Lilting (2014) [Review]

lilting movie poster

Hong Khaou’s slow and unassuming drama, focuses on the coming together of an unlikely pairing, in the wake of a personal tragedy. It won’t be everyone’s cup of tea, but for me, it was a uniquely moving viewing experience

The tragedy was that of Kai (Andrew Leung), a gay man in a relationship Richard (Ben Whishaw) who unfortunately died under awful circumstances. Leaving behind his Cambodian/Chinese mother, Junn (Pei-pei Cheng), who had no knowledge of their relationship; it presented a difficult situation for Richard to approach considering he was only perceived to be a “friend”.  Junn is shown to be struggling to assimilate into this contrasting society, so Richard sees the death both as an opportunity and an obligation to assist her, much like Kai would have done had he still been alive.

Grief is dealt with in different ways, and Lilting appears as heart-breaking reminder that some choose not to show their grief in extreme fits of emotional volatility, but rather bottle it up and attempt to struggle on.  Both Cheng and Whishaw channel this event in a mesmerising way, with glances that tell of unspeakable pain and allow time for the audience to absorb their inner agony. Not only is it a testament to their acting capabilities, but also completely necessary considering one of the main cultural differences is the language barrier between the two.

There are elements of the story that are perhaps out-of-place from a thematic perspective, but on the flipside they also provide occasional comedic moments to lighten the load. There’s a constant feeling of uncertainty, as no one in the film ever looks comfortable with the cards they have been dealt in this situation, flipping between laughter, crying or passive but meaningful dialogue.

For me, that was part of the appeal of the film. Intertwining these different elements, while maintaining the emotional frankness that is so difficult to capture, Lilting left me feeling full of hope for all involved, despite the undercurrent of bleakness. No easy task, but this air of genuine earnestness filtered into this dream-like state, and it was very easy to get lost in it.
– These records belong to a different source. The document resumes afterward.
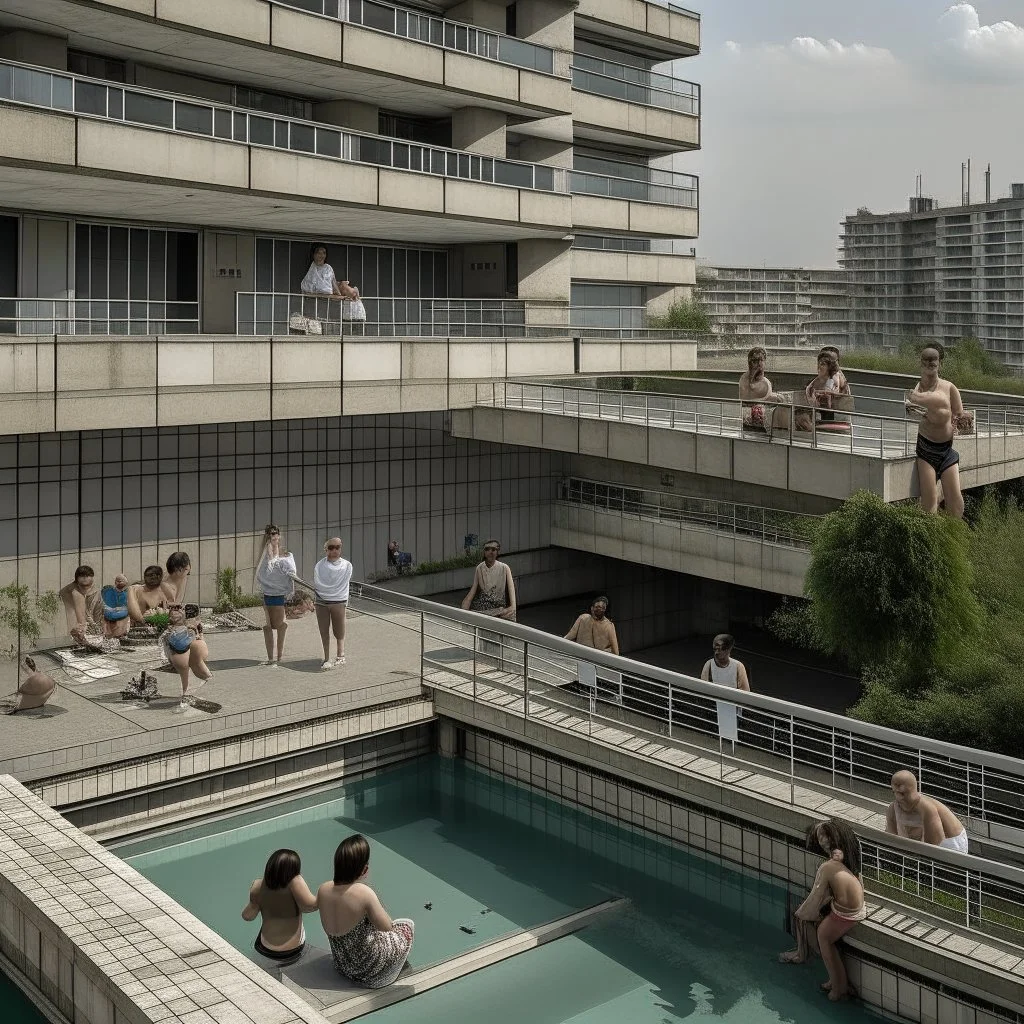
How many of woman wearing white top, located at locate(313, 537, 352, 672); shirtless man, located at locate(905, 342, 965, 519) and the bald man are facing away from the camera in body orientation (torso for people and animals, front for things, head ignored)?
0

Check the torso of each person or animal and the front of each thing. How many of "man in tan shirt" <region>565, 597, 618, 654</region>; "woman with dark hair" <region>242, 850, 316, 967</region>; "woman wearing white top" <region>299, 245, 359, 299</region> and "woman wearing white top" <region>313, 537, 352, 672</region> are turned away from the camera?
1

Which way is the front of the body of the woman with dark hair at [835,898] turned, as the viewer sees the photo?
to the viewer's left

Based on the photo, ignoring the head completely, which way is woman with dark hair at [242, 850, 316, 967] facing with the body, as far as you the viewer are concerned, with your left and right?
facing away from the viewer

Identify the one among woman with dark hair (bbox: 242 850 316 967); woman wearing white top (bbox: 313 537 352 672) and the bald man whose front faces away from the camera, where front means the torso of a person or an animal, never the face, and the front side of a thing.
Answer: the woman with dark hair

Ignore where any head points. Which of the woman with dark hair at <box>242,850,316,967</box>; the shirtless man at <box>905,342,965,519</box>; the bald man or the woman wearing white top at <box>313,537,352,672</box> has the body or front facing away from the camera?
the woman with dark hair

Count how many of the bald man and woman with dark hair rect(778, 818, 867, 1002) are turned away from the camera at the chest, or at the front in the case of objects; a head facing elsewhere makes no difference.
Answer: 0

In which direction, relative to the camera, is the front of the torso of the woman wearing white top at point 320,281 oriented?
toward the camera

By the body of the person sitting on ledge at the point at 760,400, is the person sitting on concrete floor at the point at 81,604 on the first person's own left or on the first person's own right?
on the first person's own right

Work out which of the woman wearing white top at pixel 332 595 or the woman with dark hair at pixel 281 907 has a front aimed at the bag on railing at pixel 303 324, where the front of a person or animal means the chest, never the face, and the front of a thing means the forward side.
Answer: the woman with dark hair

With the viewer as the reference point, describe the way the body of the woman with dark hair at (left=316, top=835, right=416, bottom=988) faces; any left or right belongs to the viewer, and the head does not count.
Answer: facing away from the viewer and to the right of the viewer

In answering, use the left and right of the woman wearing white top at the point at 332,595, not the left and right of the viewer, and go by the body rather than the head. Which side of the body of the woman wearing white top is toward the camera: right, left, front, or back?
front

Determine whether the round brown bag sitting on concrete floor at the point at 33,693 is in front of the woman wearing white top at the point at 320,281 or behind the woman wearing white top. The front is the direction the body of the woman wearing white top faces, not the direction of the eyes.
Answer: in front

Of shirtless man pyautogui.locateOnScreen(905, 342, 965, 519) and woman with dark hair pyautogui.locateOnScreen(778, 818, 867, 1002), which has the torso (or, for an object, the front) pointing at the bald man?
the shirtless man
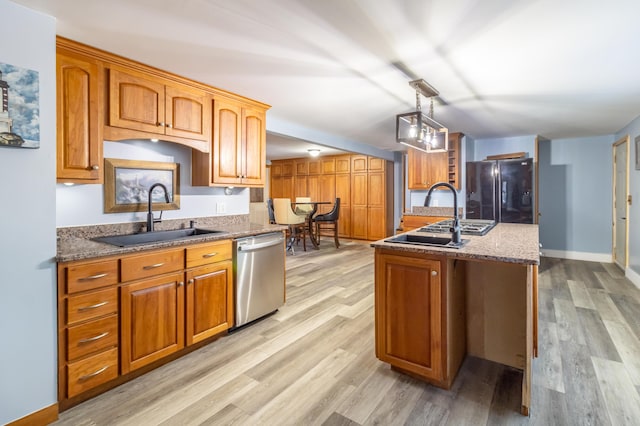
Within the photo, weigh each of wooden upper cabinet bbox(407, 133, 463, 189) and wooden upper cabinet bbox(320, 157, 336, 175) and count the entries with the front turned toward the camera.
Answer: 2

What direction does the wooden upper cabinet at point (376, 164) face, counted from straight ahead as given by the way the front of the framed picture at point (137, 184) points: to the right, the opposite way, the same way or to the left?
to the right

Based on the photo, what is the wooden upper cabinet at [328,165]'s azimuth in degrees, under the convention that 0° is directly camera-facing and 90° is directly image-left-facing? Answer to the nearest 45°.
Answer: approximately 0°

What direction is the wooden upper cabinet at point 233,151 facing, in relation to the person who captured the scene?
facing the viewer and to the right of the viewer

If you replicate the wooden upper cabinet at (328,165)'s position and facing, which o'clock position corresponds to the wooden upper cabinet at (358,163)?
the wooden upper cabinet at (358,163) is roughly at 10 o'clock from the wooden upper cabinet at (328,165).

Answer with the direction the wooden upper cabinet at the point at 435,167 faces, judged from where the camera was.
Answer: facing the viewer

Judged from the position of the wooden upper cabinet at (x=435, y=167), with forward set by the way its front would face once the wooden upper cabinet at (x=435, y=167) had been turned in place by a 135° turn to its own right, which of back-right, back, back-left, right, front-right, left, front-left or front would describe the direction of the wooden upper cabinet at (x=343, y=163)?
front

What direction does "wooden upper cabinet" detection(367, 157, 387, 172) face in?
toward the camera

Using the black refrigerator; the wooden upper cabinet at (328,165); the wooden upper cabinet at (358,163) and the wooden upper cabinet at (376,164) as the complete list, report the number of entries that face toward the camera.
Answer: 4

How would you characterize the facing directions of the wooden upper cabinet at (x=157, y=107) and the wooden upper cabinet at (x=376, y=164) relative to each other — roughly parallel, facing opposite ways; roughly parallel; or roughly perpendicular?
roughly perpendicular

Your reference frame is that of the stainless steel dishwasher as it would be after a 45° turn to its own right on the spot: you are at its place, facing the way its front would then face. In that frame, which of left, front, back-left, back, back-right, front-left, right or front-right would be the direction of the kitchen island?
front-left

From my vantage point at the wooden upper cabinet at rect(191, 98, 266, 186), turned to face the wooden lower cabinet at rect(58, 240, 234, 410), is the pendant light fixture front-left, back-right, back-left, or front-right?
back-left

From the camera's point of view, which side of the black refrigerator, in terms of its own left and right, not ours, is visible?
front

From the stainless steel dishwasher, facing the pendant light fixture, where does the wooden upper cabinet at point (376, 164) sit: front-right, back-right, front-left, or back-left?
front-left

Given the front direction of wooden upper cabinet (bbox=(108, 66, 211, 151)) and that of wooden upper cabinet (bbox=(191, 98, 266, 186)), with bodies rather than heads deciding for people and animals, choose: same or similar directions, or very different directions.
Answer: same or similar directions

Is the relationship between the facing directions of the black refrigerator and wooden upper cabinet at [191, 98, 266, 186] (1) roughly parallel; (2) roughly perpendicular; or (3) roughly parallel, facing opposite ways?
roughly perpendicular
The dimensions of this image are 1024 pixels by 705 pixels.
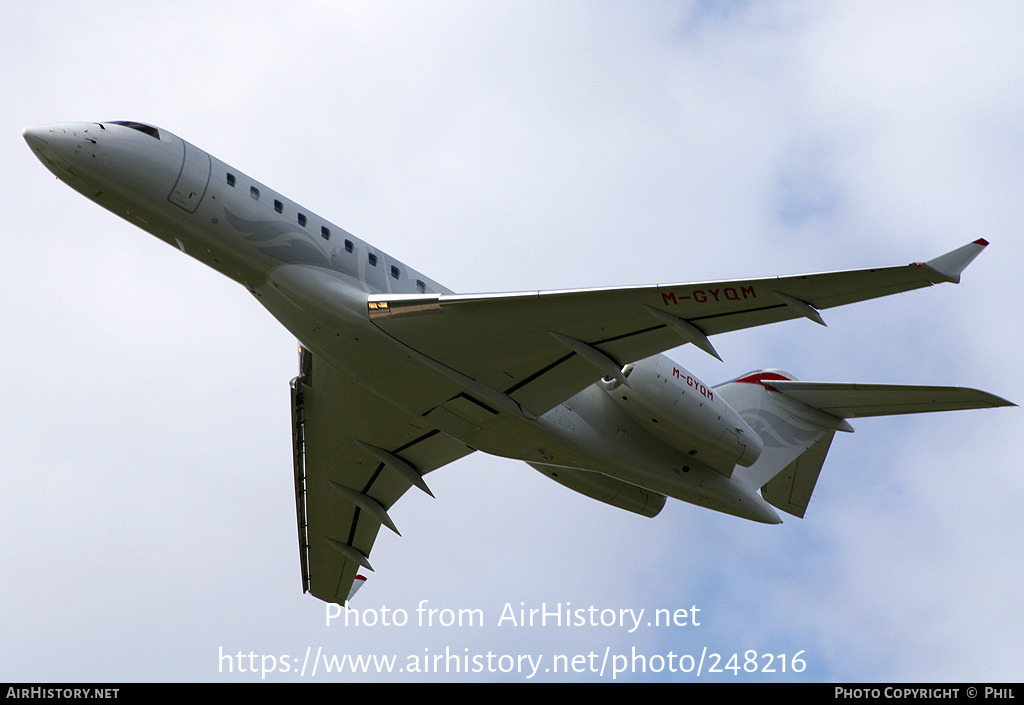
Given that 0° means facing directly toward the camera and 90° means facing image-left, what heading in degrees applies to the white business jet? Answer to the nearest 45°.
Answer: approximately 45°
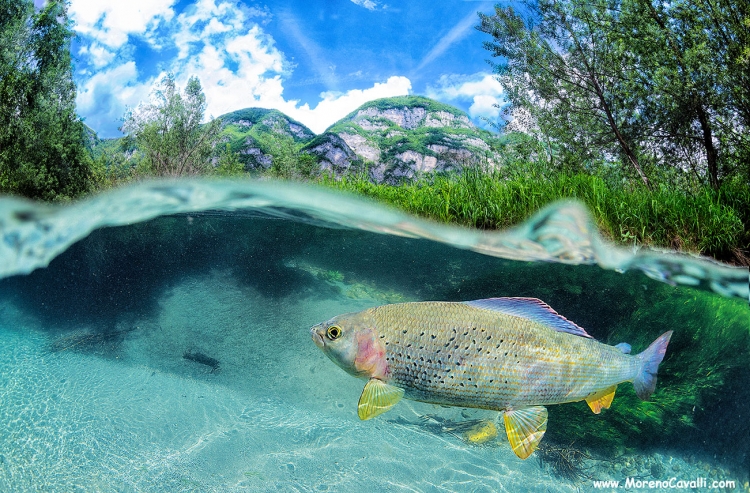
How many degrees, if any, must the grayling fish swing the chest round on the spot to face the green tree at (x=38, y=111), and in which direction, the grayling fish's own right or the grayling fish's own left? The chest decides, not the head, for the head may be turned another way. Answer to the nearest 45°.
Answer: approximately 45° to the grayling fish's own right

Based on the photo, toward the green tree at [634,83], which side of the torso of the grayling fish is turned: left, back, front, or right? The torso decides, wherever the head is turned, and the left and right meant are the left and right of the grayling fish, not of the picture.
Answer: right

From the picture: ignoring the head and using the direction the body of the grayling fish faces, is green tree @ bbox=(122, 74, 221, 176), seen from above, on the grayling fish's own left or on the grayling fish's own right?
on the grayling fish's own right

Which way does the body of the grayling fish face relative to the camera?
to the viewer's left

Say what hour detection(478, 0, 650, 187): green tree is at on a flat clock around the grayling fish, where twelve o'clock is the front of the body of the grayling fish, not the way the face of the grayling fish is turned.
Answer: The green tree is roughly at 3 o'clock from the grayling fish.

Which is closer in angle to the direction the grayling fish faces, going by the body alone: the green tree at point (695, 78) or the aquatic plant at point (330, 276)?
the aquatic plant

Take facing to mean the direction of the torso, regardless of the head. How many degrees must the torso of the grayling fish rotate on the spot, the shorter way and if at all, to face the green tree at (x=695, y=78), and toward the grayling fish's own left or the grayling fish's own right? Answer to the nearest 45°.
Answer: approximately 90° to the grayling fish's own right

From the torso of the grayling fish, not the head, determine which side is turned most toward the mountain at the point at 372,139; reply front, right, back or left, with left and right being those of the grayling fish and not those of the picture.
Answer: right
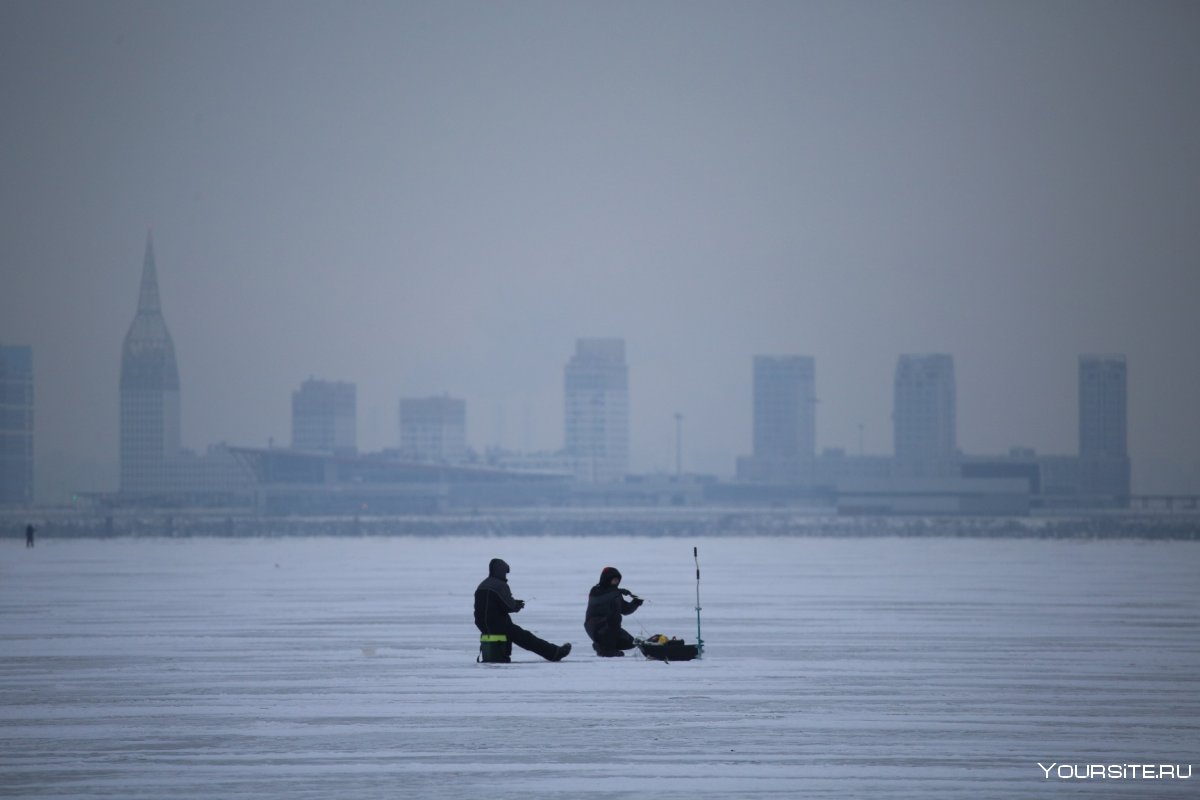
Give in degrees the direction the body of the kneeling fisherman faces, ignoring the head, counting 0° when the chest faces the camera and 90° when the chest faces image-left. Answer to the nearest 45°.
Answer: approximately 270°

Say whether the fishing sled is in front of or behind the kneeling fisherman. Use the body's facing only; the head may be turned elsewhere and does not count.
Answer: in front

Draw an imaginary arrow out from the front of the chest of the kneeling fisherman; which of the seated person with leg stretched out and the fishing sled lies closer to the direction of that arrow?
the fishing sled

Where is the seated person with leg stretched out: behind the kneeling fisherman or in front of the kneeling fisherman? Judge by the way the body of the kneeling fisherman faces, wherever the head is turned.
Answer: behind
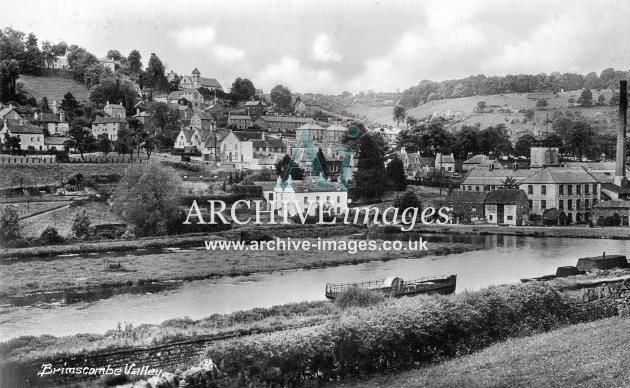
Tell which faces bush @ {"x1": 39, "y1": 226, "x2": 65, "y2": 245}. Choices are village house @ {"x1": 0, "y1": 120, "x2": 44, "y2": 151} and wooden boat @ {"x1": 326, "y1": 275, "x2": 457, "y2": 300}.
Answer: the village house

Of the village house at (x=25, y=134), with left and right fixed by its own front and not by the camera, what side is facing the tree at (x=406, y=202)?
left

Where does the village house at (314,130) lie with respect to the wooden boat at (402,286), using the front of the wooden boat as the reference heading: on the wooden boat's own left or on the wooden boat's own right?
on the wooden boat's own left

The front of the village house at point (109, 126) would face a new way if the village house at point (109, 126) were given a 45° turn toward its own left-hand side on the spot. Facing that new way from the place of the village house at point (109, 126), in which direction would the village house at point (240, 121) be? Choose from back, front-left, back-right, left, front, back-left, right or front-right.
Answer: left

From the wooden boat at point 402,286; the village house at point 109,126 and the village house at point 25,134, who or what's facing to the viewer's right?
the wooden boat

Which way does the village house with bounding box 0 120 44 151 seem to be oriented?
toward the camera

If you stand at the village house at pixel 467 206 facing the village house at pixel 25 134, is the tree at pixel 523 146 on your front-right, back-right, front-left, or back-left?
back-right

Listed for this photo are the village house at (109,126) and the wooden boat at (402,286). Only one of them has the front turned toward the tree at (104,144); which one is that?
the village house

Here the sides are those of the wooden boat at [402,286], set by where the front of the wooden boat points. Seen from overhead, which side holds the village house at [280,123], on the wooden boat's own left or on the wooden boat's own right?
on the wooden boat's own left

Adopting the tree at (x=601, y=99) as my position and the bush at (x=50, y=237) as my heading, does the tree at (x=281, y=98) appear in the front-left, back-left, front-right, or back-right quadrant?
front-right

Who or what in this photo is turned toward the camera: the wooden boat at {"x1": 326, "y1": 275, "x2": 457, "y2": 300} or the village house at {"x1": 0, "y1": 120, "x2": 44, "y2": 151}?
the village house

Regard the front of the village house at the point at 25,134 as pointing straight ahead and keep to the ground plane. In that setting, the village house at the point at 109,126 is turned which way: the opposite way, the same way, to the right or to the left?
the same way

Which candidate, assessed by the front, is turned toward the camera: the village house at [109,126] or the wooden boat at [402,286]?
the village house

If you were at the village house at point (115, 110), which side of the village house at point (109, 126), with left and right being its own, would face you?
back

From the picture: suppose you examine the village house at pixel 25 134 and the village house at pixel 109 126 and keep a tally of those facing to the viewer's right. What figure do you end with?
0

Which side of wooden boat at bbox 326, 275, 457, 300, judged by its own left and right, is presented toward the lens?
right

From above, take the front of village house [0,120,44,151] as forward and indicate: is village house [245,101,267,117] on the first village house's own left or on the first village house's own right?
on the first village house's own left
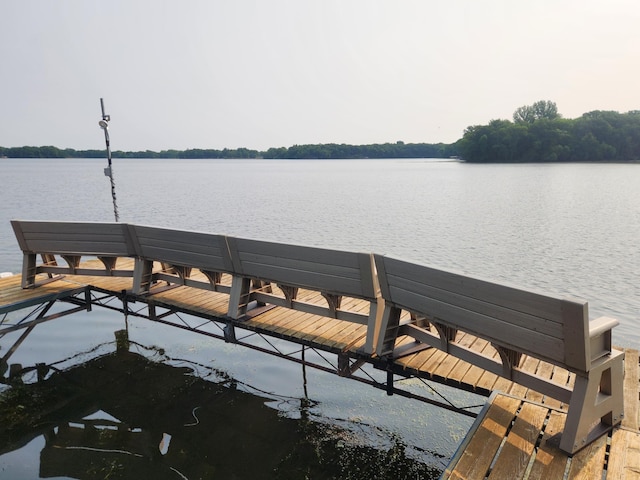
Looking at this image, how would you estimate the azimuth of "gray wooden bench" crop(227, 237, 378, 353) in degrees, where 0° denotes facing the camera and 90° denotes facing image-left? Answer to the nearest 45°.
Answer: approximately 225°

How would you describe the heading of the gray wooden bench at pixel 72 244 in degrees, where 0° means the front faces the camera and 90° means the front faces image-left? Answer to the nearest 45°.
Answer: approximately 225°

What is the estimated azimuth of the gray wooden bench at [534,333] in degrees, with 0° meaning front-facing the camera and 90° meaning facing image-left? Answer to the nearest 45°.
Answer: approximately 225°

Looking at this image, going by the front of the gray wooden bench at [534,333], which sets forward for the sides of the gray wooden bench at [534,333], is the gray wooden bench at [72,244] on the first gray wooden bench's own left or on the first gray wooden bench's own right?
on the first gray wooden bench's own left

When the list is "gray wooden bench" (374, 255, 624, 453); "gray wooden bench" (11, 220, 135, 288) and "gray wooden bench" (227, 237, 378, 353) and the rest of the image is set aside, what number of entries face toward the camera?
0

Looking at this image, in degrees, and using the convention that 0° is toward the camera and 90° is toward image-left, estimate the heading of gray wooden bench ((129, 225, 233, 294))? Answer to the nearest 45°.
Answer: approximately 225°

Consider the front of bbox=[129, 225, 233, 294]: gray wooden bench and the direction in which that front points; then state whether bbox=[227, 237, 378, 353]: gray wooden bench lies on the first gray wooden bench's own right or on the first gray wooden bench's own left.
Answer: on the first gray wooden bench's own right

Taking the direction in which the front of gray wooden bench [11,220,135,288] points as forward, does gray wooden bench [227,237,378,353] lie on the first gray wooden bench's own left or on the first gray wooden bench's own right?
on the first gray wooden bench's own right
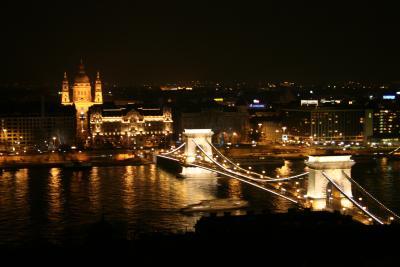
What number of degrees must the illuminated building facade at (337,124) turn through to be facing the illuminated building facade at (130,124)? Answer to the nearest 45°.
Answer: approximately 90° to its right

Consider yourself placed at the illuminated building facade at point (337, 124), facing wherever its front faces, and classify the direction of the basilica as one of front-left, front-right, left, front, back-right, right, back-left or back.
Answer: right

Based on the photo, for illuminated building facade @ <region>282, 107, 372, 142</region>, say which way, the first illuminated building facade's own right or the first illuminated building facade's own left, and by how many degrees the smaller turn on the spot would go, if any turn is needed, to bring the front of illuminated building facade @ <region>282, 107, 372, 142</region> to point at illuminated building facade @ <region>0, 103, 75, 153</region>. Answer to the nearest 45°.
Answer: approximately 45° to the first illuminated building facade's own right

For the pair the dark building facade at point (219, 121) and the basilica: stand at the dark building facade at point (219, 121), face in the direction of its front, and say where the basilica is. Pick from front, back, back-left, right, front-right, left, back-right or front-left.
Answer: right

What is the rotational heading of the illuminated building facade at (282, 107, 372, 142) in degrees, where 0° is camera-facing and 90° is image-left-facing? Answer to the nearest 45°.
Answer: approximately 0°

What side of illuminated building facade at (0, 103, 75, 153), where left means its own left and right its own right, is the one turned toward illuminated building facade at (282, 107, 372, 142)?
left
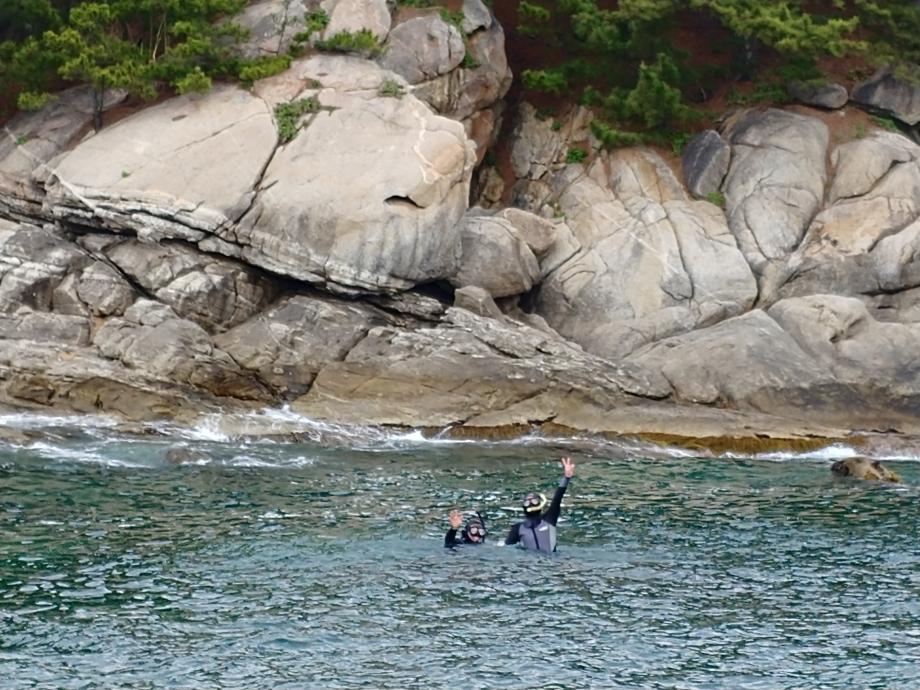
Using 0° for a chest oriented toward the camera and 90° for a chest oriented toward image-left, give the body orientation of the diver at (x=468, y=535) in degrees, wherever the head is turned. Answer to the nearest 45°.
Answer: approximately 315°

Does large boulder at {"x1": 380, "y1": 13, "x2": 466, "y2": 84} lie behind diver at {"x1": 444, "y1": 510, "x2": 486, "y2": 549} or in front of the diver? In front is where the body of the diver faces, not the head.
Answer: behind

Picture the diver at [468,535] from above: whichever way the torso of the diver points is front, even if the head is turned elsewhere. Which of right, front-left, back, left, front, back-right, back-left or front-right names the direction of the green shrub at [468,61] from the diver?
back-left

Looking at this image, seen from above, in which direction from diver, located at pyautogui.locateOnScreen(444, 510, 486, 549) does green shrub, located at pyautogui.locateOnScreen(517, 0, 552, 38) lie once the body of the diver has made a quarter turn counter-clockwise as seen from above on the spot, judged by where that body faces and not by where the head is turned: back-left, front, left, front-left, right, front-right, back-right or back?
front-left

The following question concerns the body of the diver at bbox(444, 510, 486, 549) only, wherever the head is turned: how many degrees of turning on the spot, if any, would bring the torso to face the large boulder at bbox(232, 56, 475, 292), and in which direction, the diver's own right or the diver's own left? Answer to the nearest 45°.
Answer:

Lilting is available on Netflix 

5 responses to “Lilting (2014) [Review]

  1. Nice review. I saw this as a part of a film fest last year, maybe the year before. A touching film, it handles the subject matter very well


    • Completely agree. Thanks for commenting. I was quite moved by just how restrained it was. Very simple in it’s premise and after watching a lot of high-production Hollywood films it was a refreshing change of pace.